======== Data extract
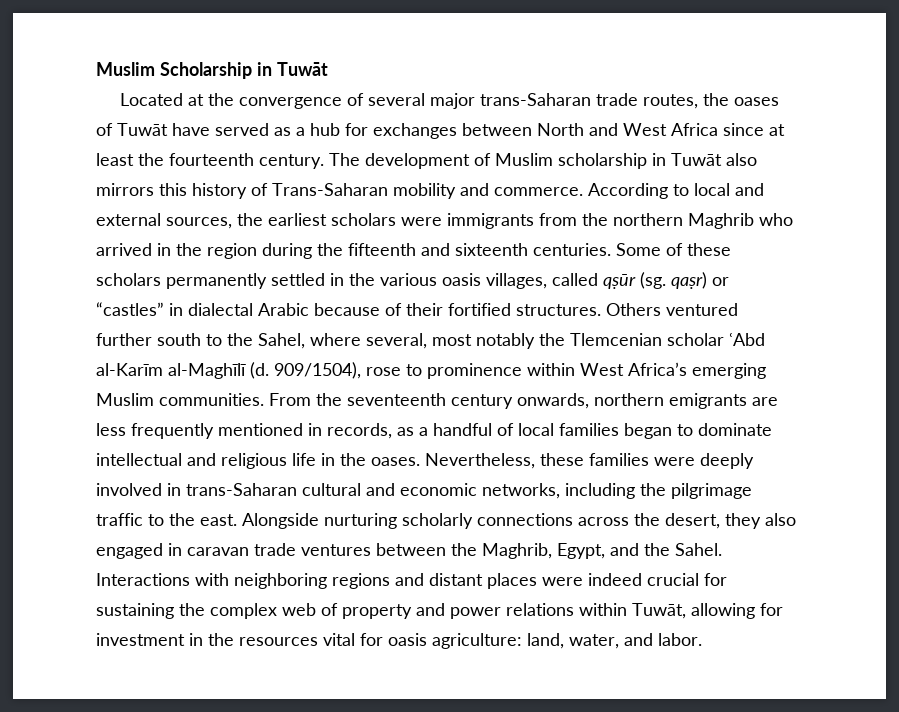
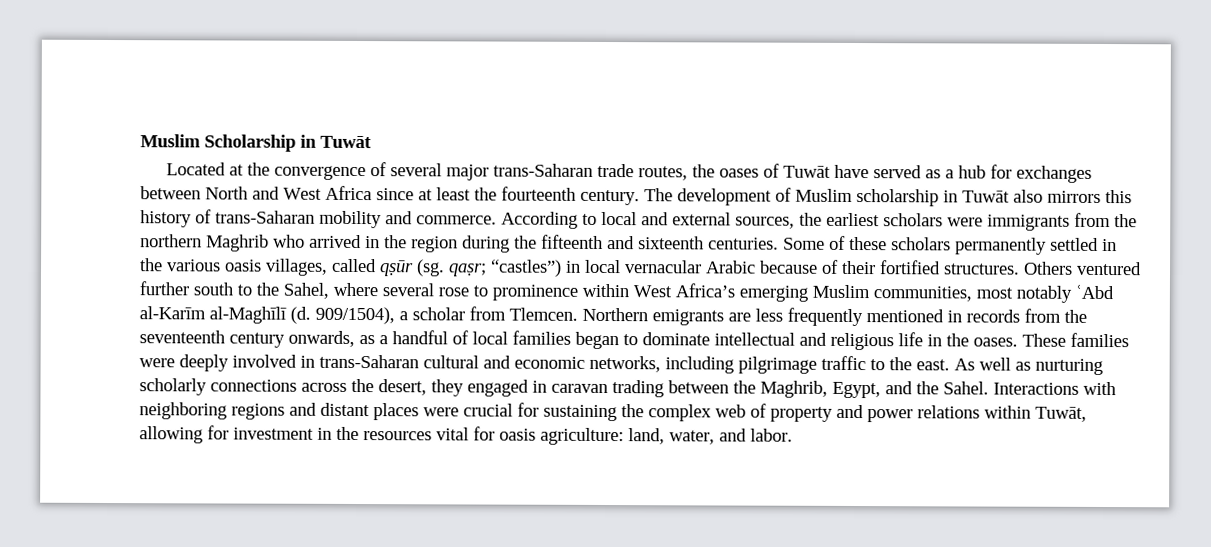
[272,183,388,196] Trans-Saharan -> [215,210,315,224] trans-Saharan
[671,272,729,289] [96,302,253,316] qaṣr) or “castles” in dialectal -> [448,259,702,277] qaṣr; “castles”) in local vernacular
[366,333,765,349] [96,362,361,379] several, most notably the Tlemcenian scholar ʿAbd al-Karīm al-Maghīlī (d. 909/1504), -> [382,283,434,297] several
[159,393,664,409] communities. From the seventeenth century onwards, northern -> [873,284,1114,303] [139,306,648,325] communities, most notably ʿAbd al-Karīm al-Maghīlī (d. 909/1504), a scholar from Tlemcen. Northern
[327,423,392,439] records, -> [966,308,1087,323] [139,330,355,348] records from the seventeenth century onwards,
[425,453,584,469] Nevertheless, these -> [1022,333,1066,347] These
[640,483,666,496] the -> (734, 365) none
[242,513,319,529] Alongside -> [954,357,1031,371] As well as
[765,513,796,526] also -> (464, 388) none
[254,543,371,556] trade ventures -> [612,380,664,398] trading
[588,573,642,586] indeed -> (459, 412) none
================
> Your goal
Word for word, restate all of the entries above and leave each picture out.

> Exercise solution
[272,183,388,196] Trans-Saharan -> [215,210,315,224] trans-Saharan
[671,272,729,289] [96,302,253,316] qaṣr) or “castles” in dialectal -> [448,259,702,277] qaṣr; “castles”) in local vernacular
[366,333,765,349] [96,362,361,379] several, most notably the Tlemcenian scholar ʿAbd al-Karīm al-Maghīlī (d. 909/1504), -> [382,283,434,297] several
[159,393,664,409] communities. From the seventeenth century onwards, northern -> [873,284,1114,303] [139,306,648,325] communities, most notably ʿAbd al-Karīm al-Maghīlī (d. 909/1504), a scholar from Tlemcen. Northern
[327,423,392,439] records, -> [966,308,1087,323] [139,330,355,348] records from the seventeenth century onwards,
[425,453,584,469] Nevertheless, these -> [1022,333,1066,347] These
[640,483,666,496] the -> (734, 365) none
[242,513,319,529] Alongside -> [954,357,1031,371] As well as
[765,513,796,526] also -> (464, 388) none
[254,543,371,556] trade ventures -> [612,380,664,398] trading
[588,573,642,586] indeed -> (459, 412) none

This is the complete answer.